MENA’s AgriTech Revolution Captures VC Attention and Dollars

Total investment raised by startups in the Middle East and North Africa region (MENA) and broader Gulf Cooperation Council (GCC) area crossed the $3 billion mark in 2022 as investors injected more money into promising startups despite the global slowdown.

“We’re really seeing an upward trend in terms of the amount of funding that takes place, the number of VCs that are in the region, and the number of good startups that are around,” Simon Sharp, partner at Global Ventures, a MENA-focused venture capital (VC) firm which counts companies like Moniepoint (formerly TeamApt), Helium Health and Zid in its portfolio.

Sharp explained that in recent years, sectors like HealthTech, EdTech, and the Future of Work which were hard hit by the pandemic have since ridden the digitalization wave and accelerated in terms of consumer adoption and behavior.

Then there’s AgriTech, a particularly key sector for the MENA region, where startups operating in areas such as last-mile delivery, warehousing and fulfillment to help improve food production and mitigate food insecurity concerns are increasingly becoming hot prospects for VC funding.

“The MENA region imports about 85% of food produce, so that’s something legislation wants to change, and we’ve seen that trickle through in terms of startups that have emerged across the AgriTech value chain to try and solve that problem,” he noted.

And while the liquidity crisis rocking the startup world has led to mounting pressure on FinTechs and startups to shift from a growth-at-all-costs strategy to focus on profitability, Sharp said it’s certainly an ongoing discussion with founders, although not one that can be achieved in haste.

“We’re not saying [reaching] profitability today. We’re saying we want a clear business model and plan to see at what point that happens,” he noted, explaining that even companies that do become profitable at a certain point and break even will still require capital to pursue growth, and as a result may not be profitable for several years before becoming profitable again.

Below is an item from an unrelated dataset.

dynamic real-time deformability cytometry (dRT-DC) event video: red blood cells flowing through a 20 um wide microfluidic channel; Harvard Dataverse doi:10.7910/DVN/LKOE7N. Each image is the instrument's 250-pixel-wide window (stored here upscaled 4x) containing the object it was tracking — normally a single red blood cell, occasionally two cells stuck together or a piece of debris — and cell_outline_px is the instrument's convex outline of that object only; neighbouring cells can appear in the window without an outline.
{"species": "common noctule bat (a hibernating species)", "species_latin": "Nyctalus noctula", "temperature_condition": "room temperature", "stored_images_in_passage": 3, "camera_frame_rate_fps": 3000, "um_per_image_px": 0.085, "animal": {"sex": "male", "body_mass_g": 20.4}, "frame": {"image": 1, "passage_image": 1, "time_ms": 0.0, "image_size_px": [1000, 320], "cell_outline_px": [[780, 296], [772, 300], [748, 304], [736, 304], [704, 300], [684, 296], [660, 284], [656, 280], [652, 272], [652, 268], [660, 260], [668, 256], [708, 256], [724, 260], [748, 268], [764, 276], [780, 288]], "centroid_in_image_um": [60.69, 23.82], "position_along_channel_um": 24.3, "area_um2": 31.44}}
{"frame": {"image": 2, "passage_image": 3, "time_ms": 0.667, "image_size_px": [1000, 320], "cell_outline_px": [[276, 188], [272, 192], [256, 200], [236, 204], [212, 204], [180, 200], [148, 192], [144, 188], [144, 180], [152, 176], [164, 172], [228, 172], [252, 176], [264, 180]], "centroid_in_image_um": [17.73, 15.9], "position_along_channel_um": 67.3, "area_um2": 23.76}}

Overall, he said, although liquidity gaps have created a challenging global environment for startups, firms operating in emerging markets across the MENA and GCC region, where capital is usually more difficult to come by than in other regions, have learned to build sustainable-first businesses right from an early stage.

“Founders here are particularly good at making cash flow last. I think they’ve been in a market where there hasn’t been significant levels of funding as in the U.S. and Europe, and so they’ve learned to get by on less,” he said.

Building the Right Founder-Investor Relationship

Looking at the broader MENA/GCC landscape, Sharp said there’s a lot being done by governments to attract good talent to the region in order to make it an attractive place for founders to set up and build their companies.

“Whether that’s at a consumer level in terms of the impact of inflation and interest rates on individuals, it’s become a more desirable and attractive place to be, and so we’re seeing more talent coming here, and that’s definitely helping startups,” he said.

He pointed to the United Arab Emirates (UAE), Saudi Arabia, Egypt and Nigeria as four markets where Global Ventures is primarily focused on and where they’re seeing lots of good opportunities and quality founders with global ambitions emerging on the scene.

Besides government support, Sharp said alternative sources of funding like venture debt and debt capital from large institutional banks are becoming more available across the region, a trend that startups can fully benefit from if they are “positioned in the right place and time and have the right model to go down that route.”

Moving forward, he said building the right relationships with founders and teams will remain the most important element of the investment thesis, especially for investors who see themselves as long-term partners for founders.

That goes both ways, however, he added, while recommending that founders not only have a clear message to win over investors but be willing to listen and be adaptable to the approach that both parties choose to embark on. “And ask the investor difficult questions because that’s going to ultimately help you down the line if you take their capital,” Sharp said.